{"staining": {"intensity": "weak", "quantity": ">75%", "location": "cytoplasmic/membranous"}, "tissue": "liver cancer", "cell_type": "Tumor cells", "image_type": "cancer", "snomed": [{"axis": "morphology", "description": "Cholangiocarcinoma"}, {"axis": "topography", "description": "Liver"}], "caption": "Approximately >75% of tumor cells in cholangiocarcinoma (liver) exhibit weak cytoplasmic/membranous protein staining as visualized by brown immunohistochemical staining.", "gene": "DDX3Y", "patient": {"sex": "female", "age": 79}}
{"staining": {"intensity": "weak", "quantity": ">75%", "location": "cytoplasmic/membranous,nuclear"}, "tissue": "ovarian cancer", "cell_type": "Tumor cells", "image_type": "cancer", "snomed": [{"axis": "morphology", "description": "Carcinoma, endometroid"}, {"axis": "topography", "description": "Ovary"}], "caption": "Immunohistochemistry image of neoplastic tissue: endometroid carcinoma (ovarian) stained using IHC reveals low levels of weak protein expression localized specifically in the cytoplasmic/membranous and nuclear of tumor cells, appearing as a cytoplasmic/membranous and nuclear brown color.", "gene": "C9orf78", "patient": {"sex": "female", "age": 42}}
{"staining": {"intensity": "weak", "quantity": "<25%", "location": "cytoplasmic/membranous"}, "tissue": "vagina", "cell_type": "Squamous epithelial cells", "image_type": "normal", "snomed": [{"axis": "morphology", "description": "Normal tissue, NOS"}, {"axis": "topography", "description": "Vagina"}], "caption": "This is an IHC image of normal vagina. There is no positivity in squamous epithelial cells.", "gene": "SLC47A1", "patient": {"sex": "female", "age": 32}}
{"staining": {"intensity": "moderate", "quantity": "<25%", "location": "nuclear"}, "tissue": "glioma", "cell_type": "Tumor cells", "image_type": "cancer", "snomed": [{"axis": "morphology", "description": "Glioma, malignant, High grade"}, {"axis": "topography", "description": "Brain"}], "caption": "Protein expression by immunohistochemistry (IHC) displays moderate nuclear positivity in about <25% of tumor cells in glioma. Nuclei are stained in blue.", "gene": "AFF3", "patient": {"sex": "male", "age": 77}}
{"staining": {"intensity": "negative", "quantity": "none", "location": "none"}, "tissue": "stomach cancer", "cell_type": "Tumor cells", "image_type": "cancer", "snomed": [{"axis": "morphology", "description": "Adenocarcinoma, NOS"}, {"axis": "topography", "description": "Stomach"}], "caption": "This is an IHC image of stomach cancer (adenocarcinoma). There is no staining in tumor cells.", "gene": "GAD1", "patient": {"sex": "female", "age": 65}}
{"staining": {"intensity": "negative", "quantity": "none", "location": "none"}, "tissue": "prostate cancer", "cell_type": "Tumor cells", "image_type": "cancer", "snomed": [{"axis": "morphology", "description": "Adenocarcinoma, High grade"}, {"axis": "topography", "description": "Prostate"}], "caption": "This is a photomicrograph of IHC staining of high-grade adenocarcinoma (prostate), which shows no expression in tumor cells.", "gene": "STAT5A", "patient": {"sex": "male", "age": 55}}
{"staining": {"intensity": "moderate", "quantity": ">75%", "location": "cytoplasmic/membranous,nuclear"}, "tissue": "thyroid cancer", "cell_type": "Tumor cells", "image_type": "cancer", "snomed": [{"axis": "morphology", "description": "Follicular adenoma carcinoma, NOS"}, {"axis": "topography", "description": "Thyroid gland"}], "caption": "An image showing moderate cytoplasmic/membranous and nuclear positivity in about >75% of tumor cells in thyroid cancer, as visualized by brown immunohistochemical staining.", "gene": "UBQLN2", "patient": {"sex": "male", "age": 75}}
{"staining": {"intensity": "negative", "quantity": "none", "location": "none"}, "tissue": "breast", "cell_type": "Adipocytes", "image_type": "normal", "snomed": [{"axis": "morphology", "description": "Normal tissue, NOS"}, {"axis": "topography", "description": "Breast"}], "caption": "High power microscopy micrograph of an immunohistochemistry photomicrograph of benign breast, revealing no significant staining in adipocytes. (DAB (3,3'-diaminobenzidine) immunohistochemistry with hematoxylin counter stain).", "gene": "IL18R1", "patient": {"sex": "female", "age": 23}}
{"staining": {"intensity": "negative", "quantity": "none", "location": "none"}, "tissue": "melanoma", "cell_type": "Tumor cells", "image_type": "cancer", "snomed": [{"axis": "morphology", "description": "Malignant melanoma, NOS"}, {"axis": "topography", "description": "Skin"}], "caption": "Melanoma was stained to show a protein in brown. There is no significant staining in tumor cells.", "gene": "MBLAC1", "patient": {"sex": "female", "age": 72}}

********************

=== About this task ===
Copy out each line of the listing where the string "grade" appears.

=== Reply to the exercise ===
{"staining": {"intensity": "moderate", "quantity": "<25%", "location": "nuclear"}, "tissue": "glioma", "cell_type": "Tumor cells", "image_type": "cancer", "snomed": [{"axis": "morphology", "description": "Glioma, malignant, High grade"}, {"axis": "topography", "description": "Brain"}], "caption": "Protein expression by immunohistochemistry (IHC) displays moderate nuclear positivity in about <25% of tumor cells in glioma. Nuclei are stained in blue.", "gene": "AFF3", "patient": {"sex": "male", "age": 77}}
{"staining": {"intensity": "negative", "quantity": "none", "location": "none"}, "tissue": "prostate cancer", "cell_type": "Tumor cells", "image_type": "cancer", "snomed": [{"axis": "morphology", "description": "Adenocarcinoma, High grade"}, {"axis": "topography", "description": "Prostate"}], "caption": "This is a photomicrograph of IHC staining of high-grade adenocarcinoma (prostate), which shows no expression in tumor cells.", "gene": "STAT5A", "patient": {"sex": "male", "age": 55}}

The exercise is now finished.